2.2 Genetic risk factors (causal genes/variants)

  • KATP channel genes dominate persistent CHI: In a 10-year Ukrainian national registry study (Frontiers in Endocrinology; publication date Dec 2024; URL https://doi.org/10.3389/fendo.2024.1497579), “Pathogenic variants in the K-ATP channel genes were the only identified genetic cause of p-CHI (ABCC8 (n=17) and KCNJ11 (n=2))” (globa2024congenitalhyperinsulinismin pages 1-2).
  • A 2024 mechanistic review (Journal of Pediatric Endocrinology and Diabetes; Aug 2024; URL https://doi.org/10.25259/jped_25_2024) states that “The majority of the cases relate to defects in KATP channels … attributable to mutations in ABCC8 and KCNJ11” (mittal2024molecularmechanismsunderlying pages 1-2).
  • Additional genes commonly cited in CHI/HH literature include GLUD1, GCK, HADH, SLC16A1, HNF4A, HNF1A, UCP2, CACNA1D (ouadghiri2025neonatalcongenitalhyperinsulinism pages 5-6, globa2024congenitalhyperinsulinismin pages 2-3, burroni2021earlydiagnosisof pages 1-2).
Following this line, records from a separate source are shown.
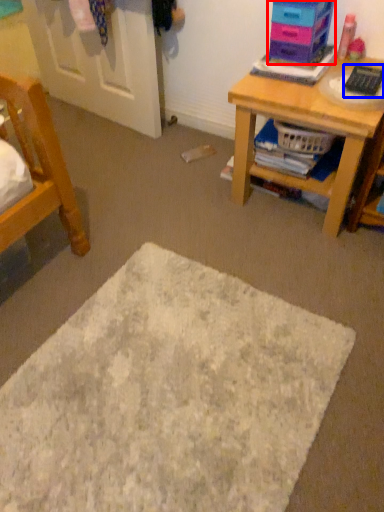
Question: Which object is further to the camera taking this photo, shelf (highlighted by a red box) or remote control (highlighted by a blue box)?

Choices:
 (A) shelf
 (B) remote control

Answer: (A)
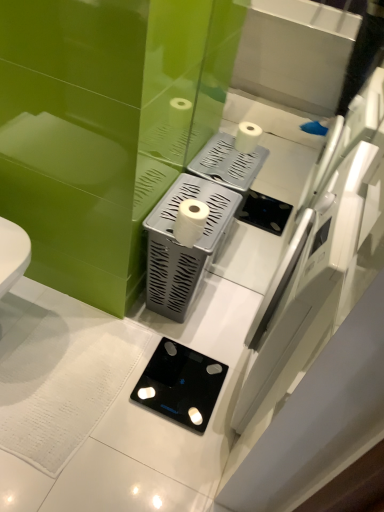
The image size is (384, 512). I want to click on vacant space in front of silver textured tissue holder at center, so click(x=167, y=350).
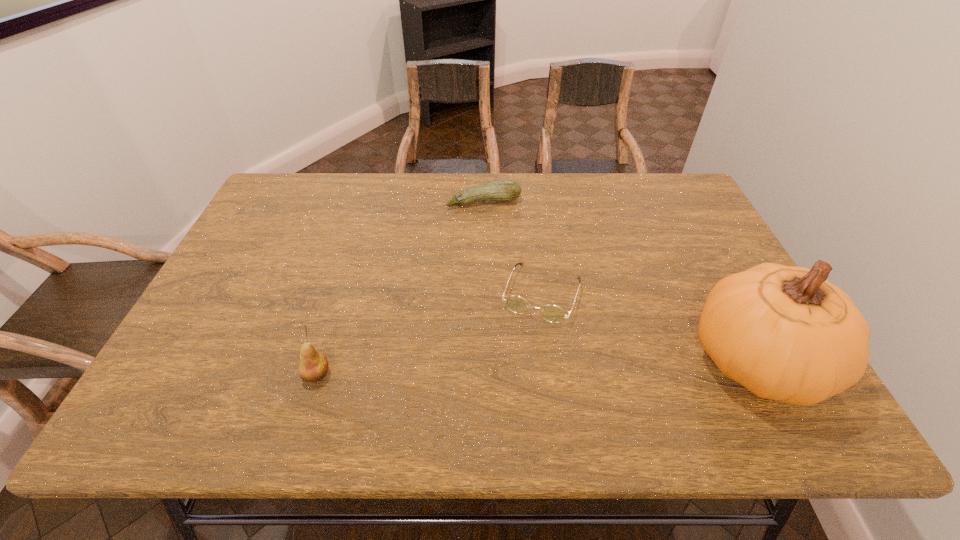
Where is `vacant space situated 0.150m on the lenses of the shortest object`? This screenshot has width=960, height=540. vacant space situated 0.150m on the lenses of the shortest object is located at coordinates point(514,376).

Where is `vacant position located on the lenses of the shortest object`? vacant position located on the lenses of the shortest object is located at coordinates (518, 361).

This screenshot has height=540, width=960. In order to click on object at the far edge in this screenshot , I will do `click(499, 190)`.

Find the location of `pear present at the near edge`. pear present at the near edge is located at coordinates (313, 366).

Where is `pumpkin located in the near edge section of the desktop`? pumpkin located in the near edge section of the desktop is located at coordinates (785, 333).

The width and height of the screenshot is (960, 540). Find the location of `object present at the right edge`. object present at the right edge is located at coordinates (785, 333).

Identify the location of object present at the near right corner. (785, 333).

The width and height of the screenshot is (960, 540). Find the location of `free location at the far edge of the desktop`. free location at the far edge of the desktop is located at coordinates (615, 197).

In the image, there is a desktop. Where is `free space at the near edge`? The height and width of the screenshot is (540, 960). free space at the near edge is located at coordinates (607, 386).

Find the location of a particular element. Image resolution: width=960 pixels, height=540 pixels. vacant space at the left edge is located at coordinates (265, 284).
Genotype–histology correlations - Diffuse CHI: arises from dominant or recessive KATP mutations (recessive often more severe) (mittal2024molecularmechanismsunderlying pages 1-2). - Focal CHI: classically results from a paternally inherited germline KATP pathogenic variant plus post-zygotic loss of the maternal allele in the focal lesion (somatic UPD/unmasking), enabling curative lesionectomy (ouadghiri2025neonatalcongenitalhyperinsulinism pages 5-6, mittal2024molecularmechanismsunderlying pages 1-2, globa2024congenitalhyperinsulinismin pages 2-3).
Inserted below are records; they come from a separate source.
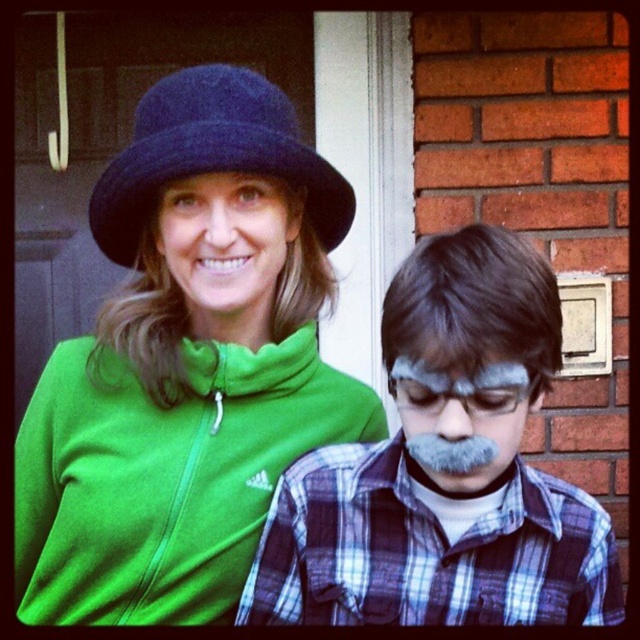
You are designing a costume for a play and need to ensure that the plaid fabric shirt at center and the dark blue felt hat at upper center fit together. Which item should you adjust in size to make them proportional?

The plaid fabric shirt at center is bigger than the dark blue felt hat at upper center. To make them proportional, you should reduce the size of the plaid fabric shirt at center or increase the size of the dark blue felt hat at upper center.

You are trying to decide which item to take with you for a quick walk. The matte green hoodie at upper left and the matte green hat at upper center are both available. Which one is bigger and more suitable for covering your upper body?

The matte green hoodie at upper left is larger in size than the matte green hat at upper center, so it is more suitable for covering your upper body.

You are designing a display for a clothing store and need to arrange the matte green hoodie at upper left and the dark blue felt hat at upper center on a mannequin. Which item should you place first if you want to ensure there is enough space for both?

You should place the matte green hoodie at upper left first because it is wider than the dark blue felt hat at upper center, ensuring there is enough space for both items on the mannequin.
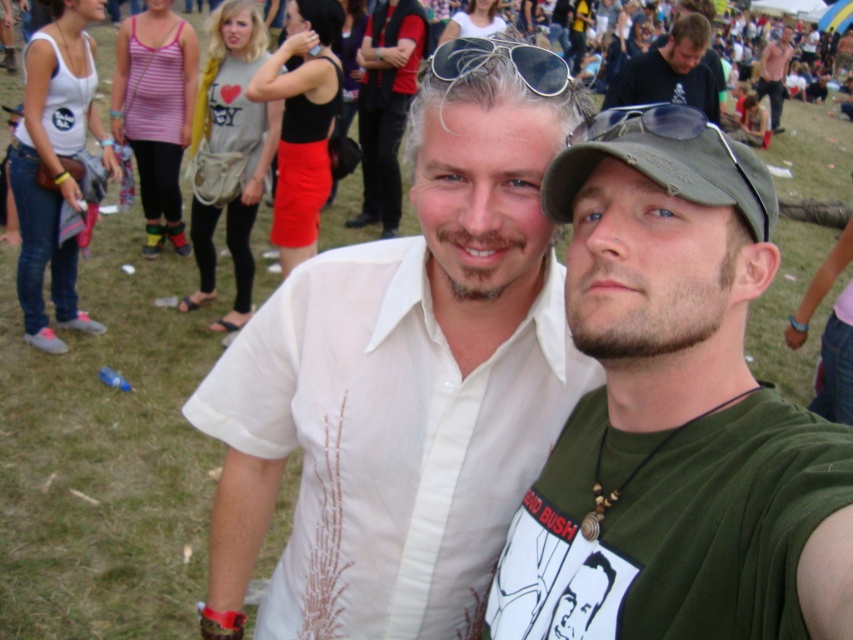
Which is behind, point (500, 189) or point (692, 88)?

Point (692, 88)

Is white cotton shirt at center wider than matte black sunglasses at upper center?

No.

Image resolution: width=853 pixels, height=640 pixels. What do you see at coordinates (402, 387) in the screenshot? I see `white cotton shirt at center` at bounding box center [402, 387].

Find the location of a particular element. white cotton shirt at center is located at coordinates (402, 387).

Between green cotton t-shirt at center and sunglasses at center, which one has less height?

sunglasses at center is shorter.

Who is positioned more to the left, green cotton t-shirt at center or sunglasses at center?

Positioned to the left is sunglasses at center.

Is point (747, 209) less distant than point (474, 38)?

Yes, it is.

I want to click on green cotton t-shirt at center, so click(674, 413).

Can you confirm if matte black sunglasses at upper center is positioned above sunglasses at center?

Yes, matte black sunglasses at upper center is above sunglasses at center.

Is point (715, 112) positioned before point (485, 44)?

No, it is behind (485, 44).

Is point (672, 99) positioned after point (457, 56)?

Yes, it is behind point (457, 56).

The width and height of the screenshot is (853, 640). What are the coordinates of `matte black sunglasses at upper center` in the screenshot? It's located at (670, 72).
2.3 Environmental risk factors / protective factors

  • For isolated CHI, the retrieved evidence emphasizes genetic etiologies; no validated environmental protective factors were captured in the retrieved corpus (mittal2024molecularmechanismsunderlying pages 1-2, globa2024congenitalhyperinsulinismin pages 1-2).

2.4 Gene–environment interactions

  • Not specifically documented in the retrieved corpus for isolated CHI; syndromic/secondary hyperinsulinism contexts exist (e.g., Beckwith–Wiedemann), but constitute a distinct category from isolated CHI (globa2024congenitalhyperinsulinismin pages 1-2, ouadghiri2025neonatalcongenitalhyperinsulinism pages 5-6).

3. Phenotypes

3.1 Core phenotype spectrum

Onset and presentation - CHI commonly presents early: a 2022 Orphanet Journal of Rare Diseases review (Feb 2022; URL https://doi.org/10.1186/s13023-022-02214-y) reports hypoglycemia presents in the first week in 60–70% of cases; ~50% present with seizures; 20–30% diagnosed in the first year and ~10% after age 1 year (banerjee2022congenitalhyperinsulinismin pages 1-2). - Neonatal/infant presentations include severe non-ketotic hypoglycemia, lethargy, seizures, and other neuroglycopenic symptoms (ouadghiri2025neonatalcongenitalhyperinsulinism pages 5-6, banerjee2022congenitalhyperinsulinismin pages 1-2).

Laboratory phenotype - Non-ketotic hypoglycemia with suppressed ketones and free fatty acids plus detectable/inappropriately high insulin/C-peptide during hypoglycemia (ouadghiri2025neonatalcongenitalhyperinsulinism pages 5-6, mittal2024molecularmechanismsunderlying pages 1-2).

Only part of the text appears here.